Overblog
Editer l'article Suivre ce blog Administration + Créer mon blog
3 février 2008 7 03 /02 /février /2008 23:45

Op 8 februari 1957 zond de AVRO in de reeks Vlaamse silhouetten een interview van Gaston Burssens door Maurice Gilliams. Gedichten van Burssens werden voorgedragen door Anny Schuitema. Ziehier de meest relevante passages van deze uitzending.

 

M. GILLIAMS: Sommige luisteraars herinneren zich uw naam, mijnheer Burssens, in verband met de naam van Paul van Ostaijen en zij vergeten dan wel eens, dat u tot de merkwaardigste dichters in Vlaanderen behoort.

In de loop der jaren hebt u een belangrijk, zeer belangrijk dichterlijk oeuvre opgebouwd.

Dit oeuvre vertoont, van uw eerste tot uw laatste verzen, een gestage verdieping van de poëtische inhoud. In schijn hebt ge u velerlei vrijheden geoorloofd. Doch ernstig bekeken, is er wel een organisch proces van dichterlijke vormproblemen in uw werk aanwezig.

Uiterlijk nonchalant, misschien, doch naar de binnenzijde steeds constructief zijn uw beste verzen iets geworden waar men niet dadelijk, bij het eerste contact, het poëtisch geheim in herkent. Ik krijg de indruk, dat uw z.g. vlotte dichtkunst in de grond der zaak een vaak pijnlijk verworven schoonheid van verrassende woordencomplexen is. Wat op het eerste gezicht wellicht eenvoudig lijkt voor hen die uw verzen niet aandachtig lezen, is een zeer geraffineerd en gecombineerd aarzelen, ontwijken, driftig spreken, nemen en geven, en uw gedichten eindigen eerst in het laatste woord dat gij vindt en schrijft, - in tegenstelling met dichters die na de eerste geïnspireerd versregel van hun gedicht reeds ten volle uitgeschreven zijn.

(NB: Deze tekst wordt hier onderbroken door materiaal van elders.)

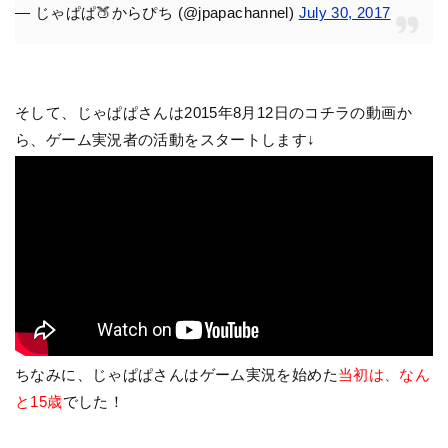
— じゃぱぱ🍑からぴち (@jpapachannel)
July 30, 2017
そして、じゃぱぱさんは2015年8月12日のコチラの動画か
ら、ゲーム実況者の活動をスタートします↓
ちなみに、じゃぱぱさんはゲーム実況を始めた
当初は、なん
と15歳
でした！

U is geen speels dichter, wat sommigen er mogen van denken. U schrijft van uit een diepe, prangende ervaring.

Doch nergens gaat u aan het huilen, nergens wordt u sentimenteel; en de tragiek van uw kunst is altijd, ofschoon innerlijk heftig bewogen, beheerst.

Ofschoon alles wat u te zeggen hebt in uw vers aanwezig is, geeft u die totaliteit van de inhoud niet zo maar prijs. Er is altijd een prijzenswaardige reserve, die dichters van uw soort voor populariteit behoedt.

G. BURSSENS: Sentimentaliteit is goedkoop, Maurice, dat weet gij ook wel.

Ik kan wel de sentimentele ondergrond van een gedicht aanvaarden, maar een direct uitgesproken sentimentaliteit verwerp ik als schadelijk zijnde voor de zuivere kunstemotie.

Het is voor mij duidelijk, dat men bij een kunstwerk tenslotte niet meer weten kan waar de sentimentele ontroering ophoudt en de zuivere kunstemotie begint, zodat men zich op een gegeven moment zal moeten afvragen: ben ik nu ontroerd door het anekdotisch of door het artistiek element? Daarbij komt nog, dat de graad van de sentimentele ontroering afhankelijk is van de fysieke gezondheidstoestand en van de materiële situatie waarin men zich bevindt, twee belangrijke factoren die het hart zeer beïnvloeden.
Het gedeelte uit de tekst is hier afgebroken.